A pandemia colocou em risco a situação financeira de muitas empresas no Brasil, prejudicando também a relação entre elas e os consumidores. Tais efeitos vêm sendo percebidos pelo Ministério da Justiça, por meio da Secretaria Nacional do Consumidor (Senacon), que promoveu hoje (23) um seminário virtual para debater a criação do Conselho Nacional de Defesa do Consumidor e a harmonização das relações de consumo.
Representando o ministro da Justiça, André Mendonça, o chefe de gabinete da pasta, Rodrigo Hauer, disse que os direitos dos consumidores podem ficar comprometidos, caso as empresas não sejam preservadas durante a pandemia. Hauer defendeu a harmonização, não só do direito e da proteção do consumidor, mas da relação do consumidor com a regulação e com a economia.
Ele disse que o Ministério da Justiça tem recebido e discutido muitos de consumidores tentando fazer valer os seus direitos. “A gente sempre brinca que tem de ter a ponta contrária porque, se a empresa não existir, ou se quebrar na pandemia, não vai ter direito a ser protegido, porque simplesmente não se vai conseguir exercer esse direito”, afirmou Hauer ao abrir o seminário.

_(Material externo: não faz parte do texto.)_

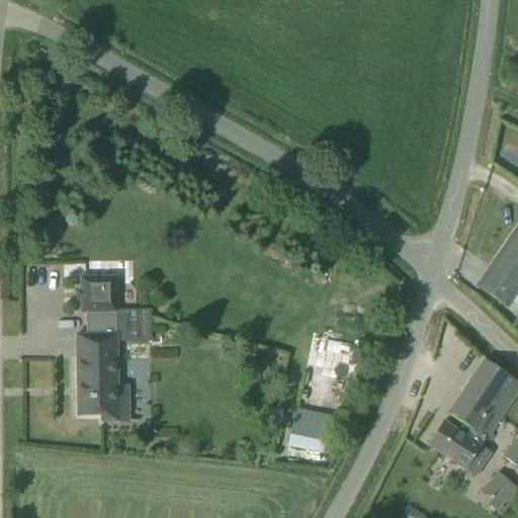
[(517,228),(477,287),(505,307),(517,290),(517,288),(517,228)]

Nesse período especificamente, tem sido uma luta tentar encontrar equilíbrio para tentar preservar a empresa e para que o consumidor tenha seu direito garantido, complementou Hauer, ao relatar que o ministério tem mantido contato com agências e órgãos estaduais e federais, na busca de “harmonia e segurança na aplicação das regras”.
Falhas de mercado
Segundo o gerente de Políticas Públicas e Relações com a Mídia do Instituto Proteste, Henrique Lian, o Brasil trabalha com um conjunto limitado de ferramentas para lidar com as falhas de mercado. Ele citou especificamente a assimetria de informações entre agentes econômicos, falta de concorrência adequada, com mercados pouco competitivos, além de “externalidades negativas que transferem para a sociedade custos que deveriam ser internalizados pelos produtores e provedores de serviços”.

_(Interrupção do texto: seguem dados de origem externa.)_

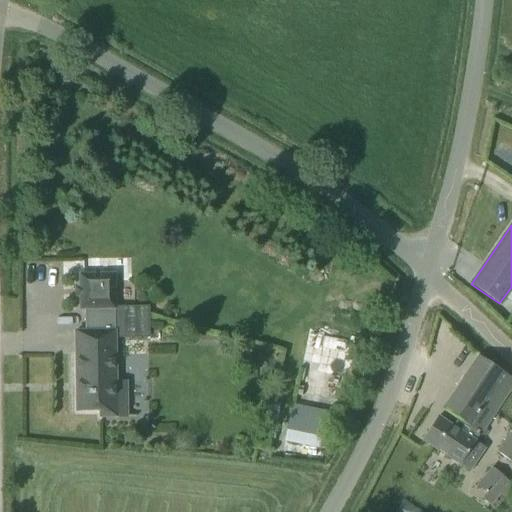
[(79,289),(75,289),(75,299),(80,299),(80,309),(84,309),(115,309),(114,306),(114,274),(99,275),(79,275),(79,289)]
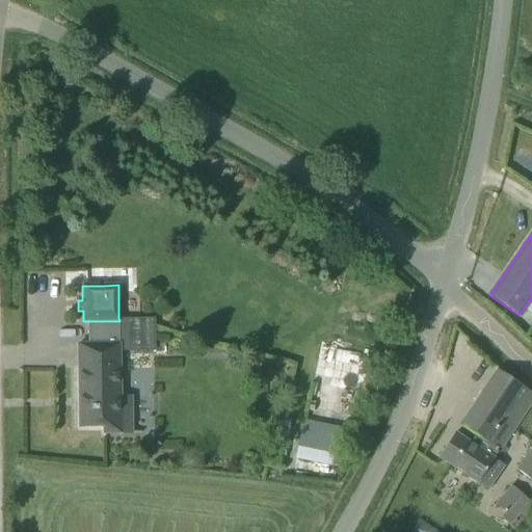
[(103,433),(121,433),(120,351),(155,351),(155,328),(155,318),(137,318),(118,318),(120,321),(87,321),(87,344),(78,345),(79,427),(103,427),(103,433)]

Lian acrescentou que há, no país, duas formas de enfrentamento dessas falhas de mercado: regulação e a judicialização. Para ele, ambas são, de alguma maneira, soluções tutelares. “A solução regulatória é obviamente muito importante e relevante, mas seu excesso de ênfase aqui no Brasil despreza igual chance de encontrarmos falhas de regulação e de governo. As falhas do governo são de regulação, de aplicação e de fiscalização da lei. Falhas estas que impõem um custo alto para a sociedade.”

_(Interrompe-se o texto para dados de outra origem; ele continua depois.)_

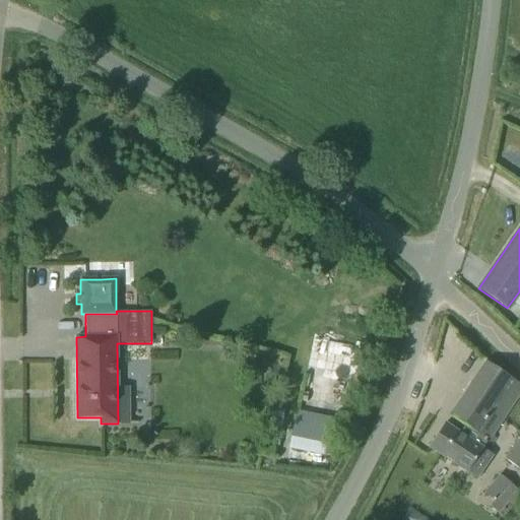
[(488,441),(512,404),(519,391),(519,385),(484,362),(449,415),(488,441)]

O gerente do Proteste ressaltou que a solução jurisdicional, que deve ser o último recurso, tem sido banalizada como meio de pressão, se não de ameaça. “Estamos neste momento vendo setores inteiros ameaçados de desaparecer e, enquanto isso, organizações vociferam contra medidas protetivas que vão ao socorro desses setores, como se o interesse primeiro dos consumidores não fosse dispor de fornecedores competentes e financeiramente saudáveis para atender a suas necessidades e desejos.”
Defesa, concorrência e regulação
Diretora de Programa da Secretária-executiva do Ministério da Economia, Kélvia Frota disse que, para o bem dos consumidores, é muito importante a harmonização entre as políticas de defesa tanto da concorrência como do consumidor, e da política regulatória, uma vez que o excesso de judicialização tem custo muito alto.
“Nesse sentido, a ampliação do diálogo entre as instituições e a ampliação da transparência do debate é a estratégia vencedora”, afirmou.
Divisão de responsabilidades
A diretora de Política de Concorrência e Proteção ao Consumidor da Conferência das Nações Unidas sobre Comércio e Desenvolvimento (Unctad), Teresa Moreira, apontou, como forma de assegurar a proximidade com os consumidores, a divisão de responsabilidades com os municípios. Segundo Teresa, foi essa a preocupação do governo português, na época em que ela foi diretora-geral de Proteção do Consumidor naquele país.
“Como consumidores que somos todos, sabemos que é fundamental uma relação de proximidade para informar, sensibilizar, educar e atender pedidos de informações e reclamações, para promover a resolução de conflitos de consumo”, completou a diretora da Unctad.